= Encyclopaedia of the Laws of England =

Encyclopedia of English law

Encyclopaedia of the Laws of England is an encyclopedia of English law edited by Alexander Wood Renton and (captain) Maxwell Alexander Robertson (sometimes called "Max Robertson"). The first edition was published as Encyclopaedia of the Laws of England, Being a New Abridgment, in thirteen volumes (including a supplement edited by A W Donald), from 1897 to 1903. The second edition was published as Encyclopaedia of the Laws of England, with Forms and Precedents, in seventeen volumes (including two supplementary volumes), from 1906 to 1919. Volumes one to five of the third edition, revised, edited by Ernest Arthur Jelf, were published from 1938 to 1940.

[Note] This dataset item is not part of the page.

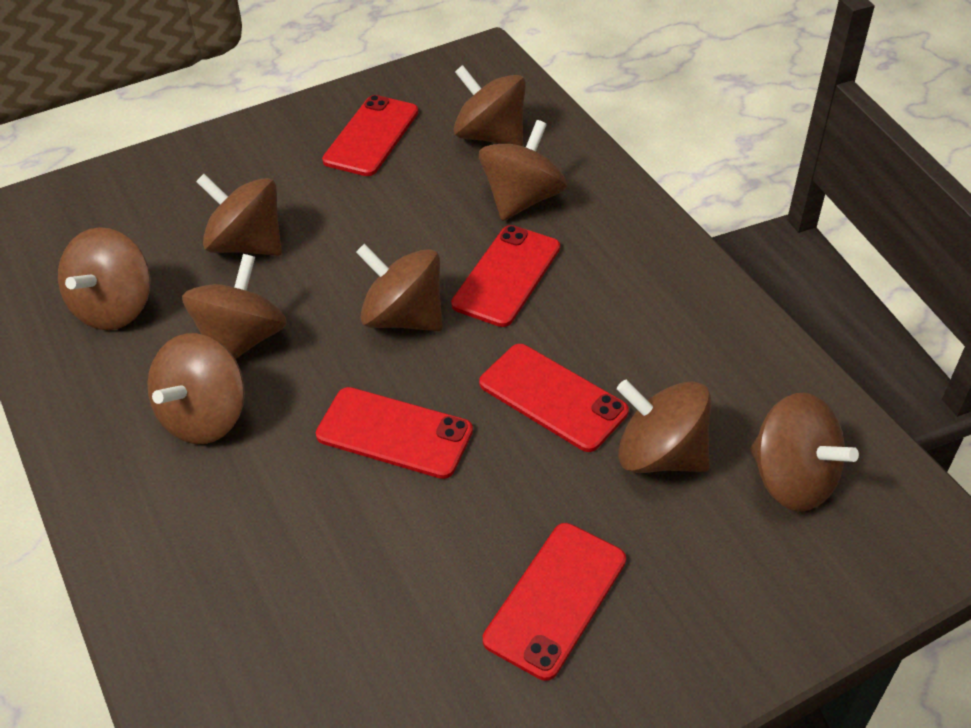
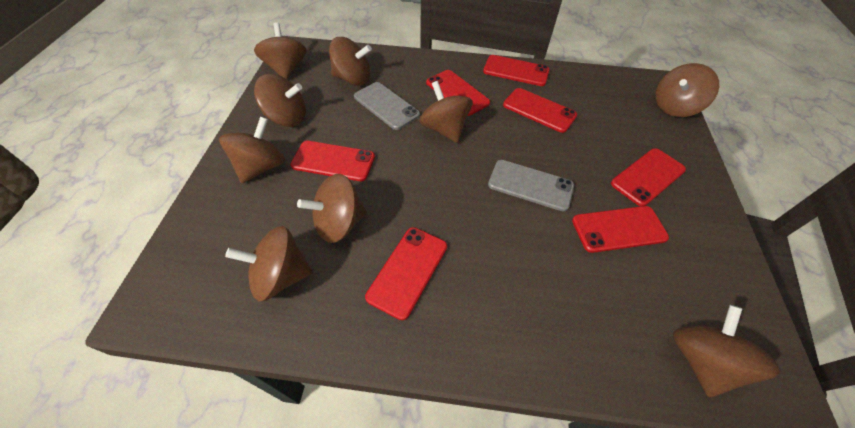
grey phone: none = 0 -> [354,82,420,130] [488,160,574,212] = 2
red phone: [316,387,473,479] [322,95,418,176] [451,225,560,327] [479,344,629,452] [483,523,626,681] = 5 -> [291,141,375,181] [365,227,447,320] [426,70,490,116] [483,55,550,86] [503,88,577,133] [572,206,669,253] [611,148,686,206] = 7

The encyclopedia has a foreword by Frederick Pollock.

Other contributors included Challis, Holland, Ilbert, Maitland, Blake Odgers, Phillimore, and "many other recognized authorities on the subjects with which they deal". "A high standard of execution is maintained throughout". Holland's account of the Civil Law has been called "admirable" and Ilbert's article on Codification has been called "brightly written" and said to do "full justice to Bentham's work as a law reformer". Jelf said the paper on "Customs", contributed to volume 4 by C J Follett was "excellent".

==First Edition==
In 1898, the Law Quarterly Review said of volume 4 of the First Edition:

We venture to observe that, while the principal articles are well and often extremely well done, the others do not always achieve that precision and completeness which are the crown of virtue to a great book of reference. A little more space and trouble might be given to the minor and more obscure headings, at the cost, if need be, of giving a little less to those on which good text-books are available and for which, therefore, practitioners are less likely to rely on the Encyclopaedia. Thus in the article 'Debt, Action of' an awkwardly placed sentence all but commits the learned writer (who doubtless knows better) to representing the common 'indebitatus' counts in assumpsit as belonging to the action of debt; and a novice might be easily misled. And we must except, though it is really of no importance, to the medieval history which treats that eccentric book the Mirror as a fair sample of the older law books, and the modern history which supposes Macaulay's draft of the Indian Penal Code to have been later than the reports of the Criminal Law Commissioners ('Criminal Law,' pp. 37, 38).

==Second Edition==
In 1906, the Law Quarterly Review said of volume 1 of the Second Edition:

We cannot now do more than note the appearance of the first volume of the new edition of this excellent work. All the articles have been revised and many of them enlarged. As an instance of the considerable additions made, we may mention the article on 'Appeals.' In the first edition only fifteen pages were allotted to this subject. Mr. Charles Burney's article in the present edition occupies nearly fifty pages.

An especial feature of this issue is the addition of forms to many of the articles. Those in the present volume (e. g. Abstract of Title, Advowson, Allotments, Arbitration, Attestation, &c.) look eminently practical and useful, and should in most cases be sufficient for the ordinary needs of the practitioner without the necessity of consulting other works.